Anyway, SLS/Artemis is turning out pretty much as anticipated-- a big expensive bridge to nowhere... Artemis 2 is of course in preparation, another "stunt" mission to loop around the Moon in that ridiculous 75,000 mile high apolune 24-ish hour lunar "orbit" (since the thing doesn't have the propulsive power to drop into a proper Low Lunar Orbit as Apollo did, but instead flies this bizarre Zond-like looping flight around the Moon, with *just* enough braking to barely fall into this looping 75,000 mile high orbit around the Moon, which is barely inside a "free return trajectory" which would return to Earth. This allows them to break out of lunar orbit with very little delta-V (propulsion capability) to get back to Earth, since the Orion service module does not have enough propellant/propulsion capability to actually brake into a low lunar orbit (LLO) from the Trans-Lunar Insertion trajectory, and doesn't have enough propellant/propulsion to boost back out of LLO into a Trans-Earth Injection (TEI) maneuver... This loping limping highly elliptical lunar orbit is all that Orion is capable of. The only difference between this mission and the last stunt with SLS/Orion, Artemis 1, is that this time there's a crew along for a joyride... course they're NO closer to the lunar surface than they were before, particularly without a LUNAR LANDER... and who knows when that will be ready, since it's left to the commercial providers to produce and test, and rely on technology that hasn't been proven itself yet (starship, necessary predecessor to lunar starship).

Also read that Boeing's Starliner is now well over a BILLION BUCKS in the red... they were already over $800 million in hock because of delays and problems, but now with the latest failed test flight (partially successful is by definition a failure) now they've racked up another $220+ million in expenses. I seriously wonder if this thing will EVER fly a manned mission before it's finally cancelled... it's ridiculously expensive for what it does anyway, SpaceX has already been contracted to deliver more commercial crew flights to make up for Starliner delays/cancellations, and although Starliner has the 'unique capability' to reboost ISS due to its propulsion design (using a traditional service module rather than having the engines on the front along with many of the maneuvering thrusters in the capsule like Crew Dragon, so they're all brought back and REUSABLE unlike the Starliner which uses a more traditional disposable service module type setup, and which throws the entire propulsion system of the Starliner away after each flight, save for a few minor thrusters for steering through reentry... Of course for the billions spent on Starliner, they could easily contract SpaceX to design and build and test a reboost module or kit to fit in the Dragon's trunk to allow it to reboost the station... Starliner is an albatross that simply isn't needed anymore realistically.
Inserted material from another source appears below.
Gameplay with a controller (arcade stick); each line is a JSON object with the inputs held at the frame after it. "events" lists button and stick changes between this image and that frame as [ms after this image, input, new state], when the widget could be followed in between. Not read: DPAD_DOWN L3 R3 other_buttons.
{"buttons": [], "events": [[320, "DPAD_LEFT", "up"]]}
Heck at the rate they're going, Dreamchaser mini-shuttle will be ready for flight to ISS before Starliner, and they didn't even get a CCDev contract from the gubmint... the money was shipped to Boeing since as a classic traditional NASA space contractor they were a "sure thing" where Sierra Nevada, as a new-space development company, was not considered "reliable" (nor was SpaceX but they couldn't give ALL the contracts to "traditional contractors" without showing their clear prejudice against the new space development companies like SpaceX and Blue Origin and Sierra Nevada... so SpaceX got a contract for CCDev, and Boeing got the other one, leaving Sierra Nevada out in the cold. Dreamchaser is also capable of reboosting the ISS as-is... NASA *SHOULD* cut their losses with Boeing Starliner and cut a new contract with Sierra Nevada for them to finish Dreamchaser and get it up and running to ISS instead, honestly.

Later! OL J R :)
My MUNIFICENCE is BOUNDLESS, Mr. Bond...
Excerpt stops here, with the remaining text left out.